The values set via the RESULTS
environment variable can be accessed with the .results
field of a Job
object:
julia> job.results
"{\"user_param\": 2, \"output_value\": 4}\n"
As the .results
string is often a JSON object, you can use the the JSON.jl or JSON3.jl packages to easily parse it.
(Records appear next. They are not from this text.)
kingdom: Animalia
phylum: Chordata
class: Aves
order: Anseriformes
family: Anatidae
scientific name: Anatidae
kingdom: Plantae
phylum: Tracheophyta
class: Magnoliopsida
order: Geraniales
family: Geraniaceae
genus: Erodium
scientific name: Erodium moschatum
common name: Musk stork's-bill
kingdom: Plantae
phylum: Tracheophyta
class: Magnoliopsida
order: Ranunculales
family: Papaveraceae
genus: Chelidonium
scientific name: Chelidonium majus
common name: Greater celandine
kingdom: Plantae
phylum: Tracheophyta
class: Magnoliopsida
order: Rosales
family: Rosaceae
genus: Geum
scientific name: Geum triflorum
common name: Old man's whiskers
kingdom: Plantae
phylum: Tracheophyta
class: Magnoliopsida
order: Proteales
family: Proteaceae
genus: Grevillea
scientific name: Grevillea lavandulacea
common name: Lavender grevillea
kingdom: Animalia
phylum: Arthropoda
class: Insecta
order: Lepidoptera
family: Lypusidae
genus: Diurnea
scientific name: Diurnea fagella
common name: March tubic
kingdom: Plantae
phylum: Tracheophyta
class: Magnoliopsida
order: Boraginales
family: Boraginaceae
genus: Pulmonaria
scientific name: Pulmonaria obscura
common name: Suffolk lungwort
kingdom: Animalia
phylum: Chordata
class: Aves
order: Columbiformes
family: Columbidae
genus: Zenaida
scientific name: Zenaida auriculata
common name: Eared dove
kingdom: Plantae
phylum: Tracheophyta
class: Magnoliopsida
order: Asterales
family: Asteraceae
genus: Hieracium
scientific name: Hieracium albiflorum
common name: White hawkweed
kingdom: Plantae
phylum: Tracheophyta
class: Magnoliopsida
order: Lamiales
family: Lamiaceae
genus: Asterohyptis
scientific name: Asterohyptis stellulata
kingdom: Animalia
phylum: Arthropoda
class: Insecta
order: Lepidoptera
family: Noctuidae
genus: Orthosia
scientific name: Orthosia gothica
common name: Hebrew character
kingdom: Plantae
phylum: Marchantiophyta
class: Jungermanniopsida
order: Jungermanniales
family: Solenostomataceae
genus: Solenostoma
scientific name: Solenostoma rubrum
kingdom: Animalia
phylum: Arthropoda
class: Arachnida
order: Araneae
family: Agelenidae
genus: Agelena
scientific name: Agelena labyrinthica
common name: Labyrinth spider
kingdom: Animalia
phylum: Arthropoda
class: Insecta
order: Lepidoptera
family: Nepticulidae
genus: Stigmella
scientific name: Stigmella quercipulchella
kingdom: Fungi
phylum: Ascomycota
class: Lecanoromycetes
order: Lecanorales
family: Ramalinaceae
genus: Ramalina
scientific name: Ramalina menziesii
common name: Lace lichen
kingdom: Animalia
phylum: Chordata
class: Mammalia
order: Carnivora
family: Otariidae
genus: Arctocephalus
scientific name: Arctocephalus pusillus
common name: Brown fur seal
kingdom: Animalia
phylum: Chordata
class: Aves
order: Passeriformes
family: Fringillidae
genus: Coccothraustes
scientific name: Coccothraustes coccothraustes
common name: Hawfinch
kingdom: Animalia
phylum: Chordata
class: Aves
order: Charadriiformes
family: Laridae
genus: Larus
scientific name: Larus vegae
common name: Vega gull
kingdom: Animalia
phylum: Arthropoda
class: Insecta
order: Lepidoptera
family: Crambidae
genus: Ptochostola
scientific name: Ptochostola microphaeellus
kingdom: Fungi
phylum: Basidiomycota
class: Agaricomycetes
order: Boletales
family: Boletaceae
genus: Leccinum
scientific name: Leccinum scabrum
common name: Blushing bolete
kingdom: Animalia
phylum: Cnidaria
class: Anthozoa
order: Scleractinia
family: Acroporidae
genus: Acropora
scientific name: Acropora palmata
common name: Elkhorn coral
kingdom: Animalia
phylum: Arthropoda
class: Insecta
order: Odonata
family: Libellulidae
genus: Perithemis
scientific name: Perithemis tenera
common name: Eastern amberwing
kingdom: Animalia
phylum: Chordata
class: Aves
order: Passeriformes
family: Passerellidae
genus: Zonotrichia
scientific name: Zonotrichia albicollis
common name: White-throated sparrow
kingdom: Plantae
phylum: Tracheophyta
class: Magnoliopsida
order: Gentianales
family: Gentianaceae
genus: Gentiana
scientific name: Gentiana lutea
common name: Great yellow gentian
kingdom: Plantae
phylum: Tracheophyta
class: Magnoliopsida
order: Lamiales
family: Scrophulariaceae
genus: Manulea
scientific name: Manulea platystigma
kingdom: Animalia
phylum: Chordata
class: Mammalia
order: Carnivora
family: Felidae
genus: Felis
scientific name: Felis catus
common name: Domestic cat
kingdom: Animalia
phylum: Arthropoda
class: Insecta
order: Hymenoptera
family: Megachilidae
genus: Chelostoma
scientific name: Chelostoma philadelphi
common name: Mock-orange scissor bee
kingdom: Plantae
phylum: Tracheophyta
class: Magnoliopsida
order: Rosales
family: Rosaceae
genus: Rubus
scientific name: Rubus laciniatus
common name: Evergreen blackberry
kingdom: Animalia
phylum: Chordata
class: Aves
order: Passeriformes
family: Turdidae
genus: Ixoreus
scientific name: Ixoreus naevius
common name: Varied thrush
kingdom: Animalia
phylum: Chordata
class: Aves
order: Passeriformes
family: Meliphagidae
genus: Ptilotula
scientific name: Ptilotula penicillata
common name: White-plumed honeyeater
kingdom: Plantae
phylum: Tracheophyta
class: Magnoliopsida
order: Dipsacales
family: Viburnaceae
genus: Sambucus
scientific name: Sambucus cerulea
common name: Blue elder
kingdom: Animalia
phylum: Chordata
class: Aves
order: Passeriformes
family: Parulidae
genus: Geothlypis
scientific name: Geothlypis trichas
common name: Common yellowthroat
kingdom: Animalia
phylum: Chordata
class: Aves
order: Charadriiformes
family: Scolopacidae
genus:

For example
julia> import JSON
julia> JSON.parse(job.results)
Dict{String, Any} with 2 entries: "user_param" => 2 "output_value" => 4
When it comes to job result files, they can all be accessed via the .files
field.
julia> job.files
4-element Vector{JuliaHub.JobFile}: JuliaHub.JobFile(:input, "code.jl", 3, ...) JuliaHub.JobFile(:source, "code.jl", 3, ...) JuliaHub.JobFile(:project, "Project.toml", 244, ...) JuliaHub.JobFile(:project, "Manifest.toml", 9056, ...)
The job_files
function can be used to filter down to specific file types.
julia> JuliaHub.job_files(job, :result)
JuliaHub.JobFile[]
And if you know the name of the file, you can also use the job_files
to get the specific JobFile
object for a particular file directly.
julia> jobfile = JuliaHub.job_file(job, :result, "outdir.tar.gz")
To actually fetch the contents of a file, you can use the download_job_file
function on the JobFile
objects.
- 1You can also e.g. upload datasets etc. But in that case the resulting data is not, strictly speaking, related to a specific job.